EXERCISE ->
Find where "[312,1192,384,1205] secounds ->" appears in the records below, then return that line and every later line exactly, stopping only at the last line.

RECORDS SUPPLIED ->
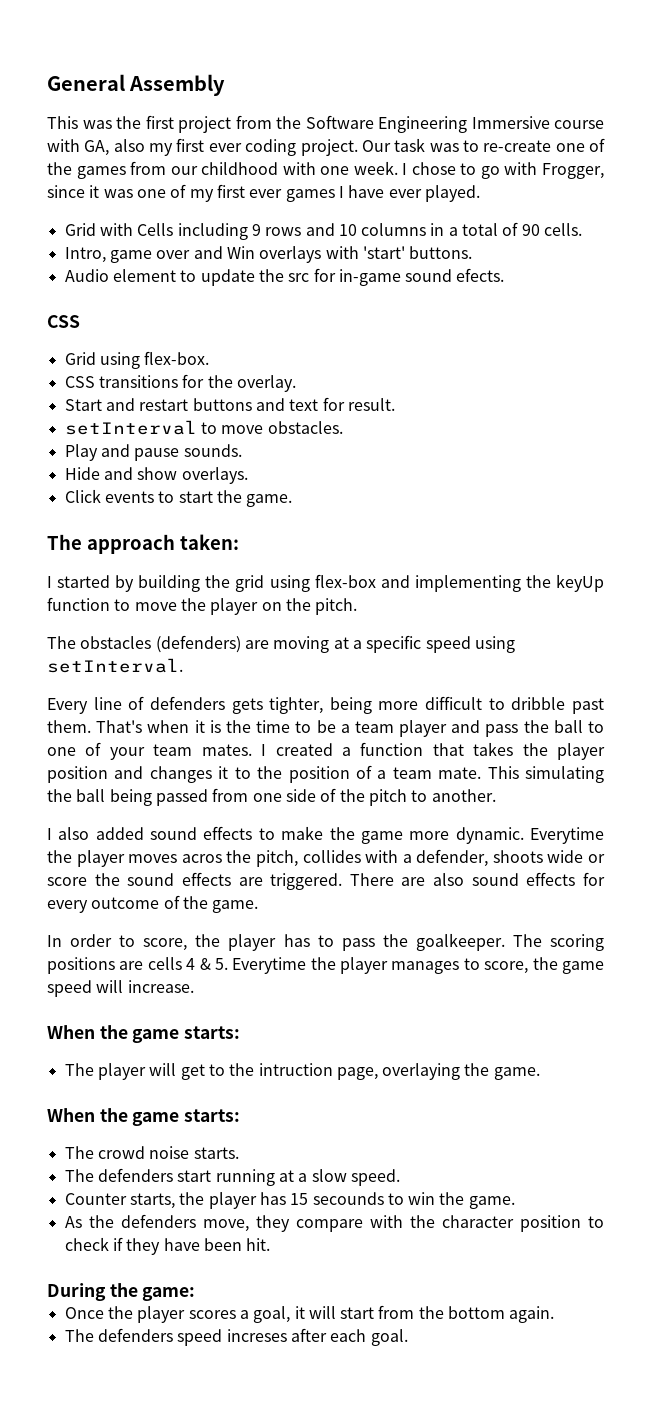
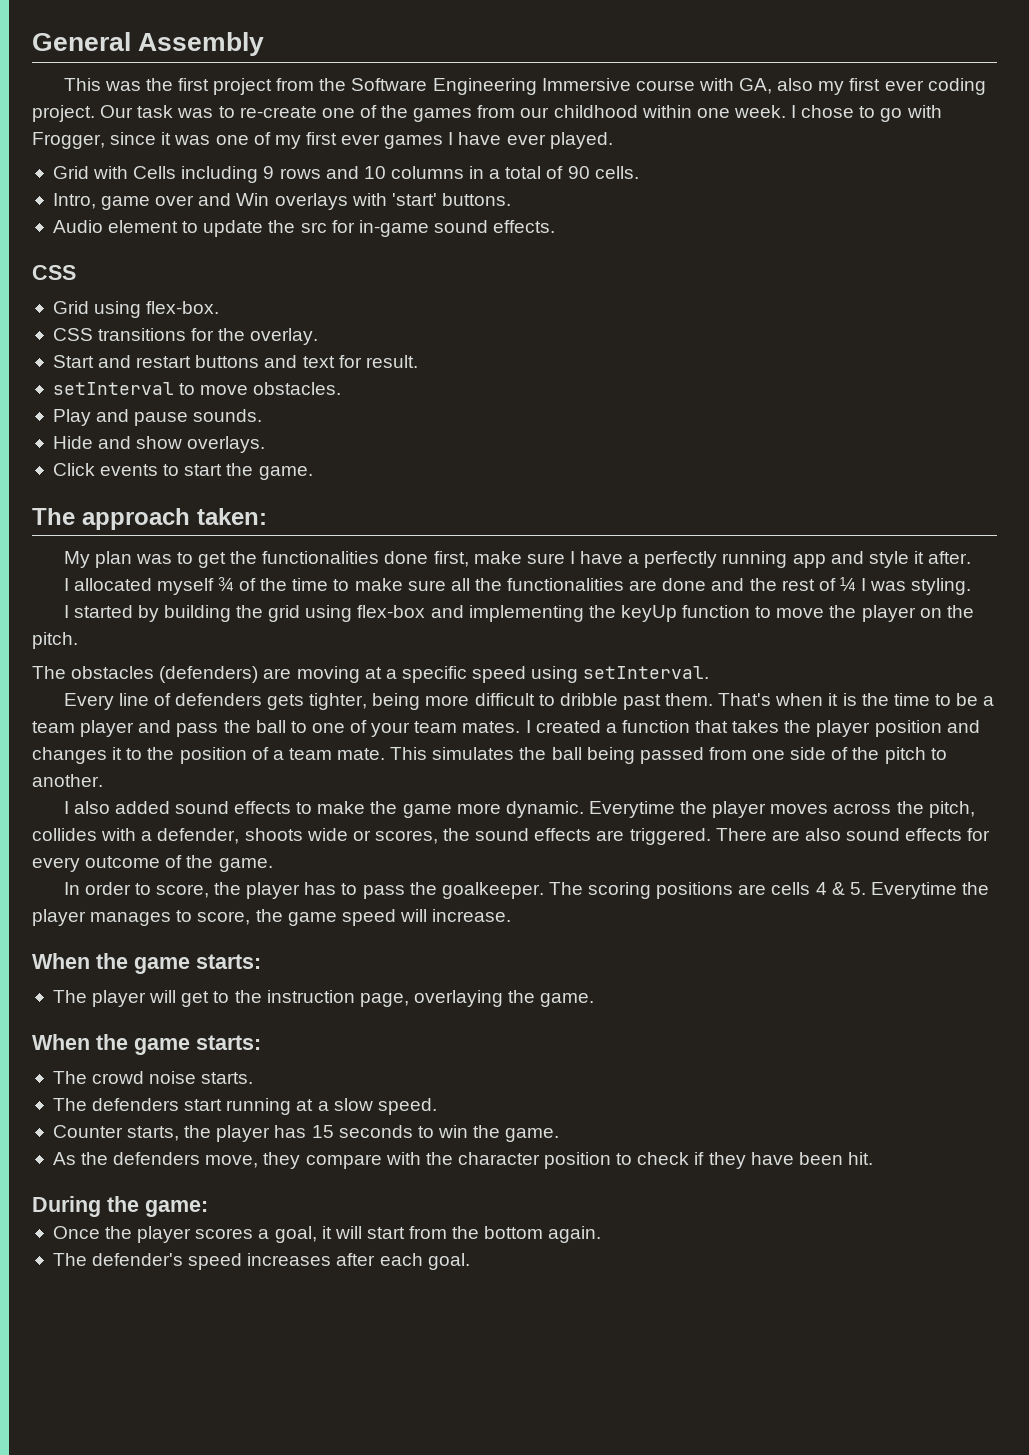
[282,162,316,175] with -> [641,105,692,118] within
[456,268,505,282] efects. -> [493,220,556,233] effects.
(239, 542) none -> [63,551,972,568] [63,577,972,595] // My plan was to get the functionalities done first, make sure I have a perfectly running app and style it after. // I allocated myself ¾ of the time to make sure all the functionalities are done and the rest of ¼ I was styling.
[525,766,604,783] simulating -> [432,747,515,760] simulates
[181,854,222,863] acros -> [833,803,892,814] across
[47,877,87,886] score -> [374,830,438,844] scores,
[258,1063,333,1076] intruction -> [266,990,355,1003] instruction
[312,1192,384,1205] secounds -> [338,1125,413,1138] seconds
[97,1328,287,1346] defenders speed increses -> [92,1253,332,1270] defender's speed increases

RESPONSE ->
[312,1192,384,1205] secounds -> [338,1125,413,1138] seconds
[97,1328,287,1346] defenders speed increses -> [92,1253,332,1270] defender's speed increases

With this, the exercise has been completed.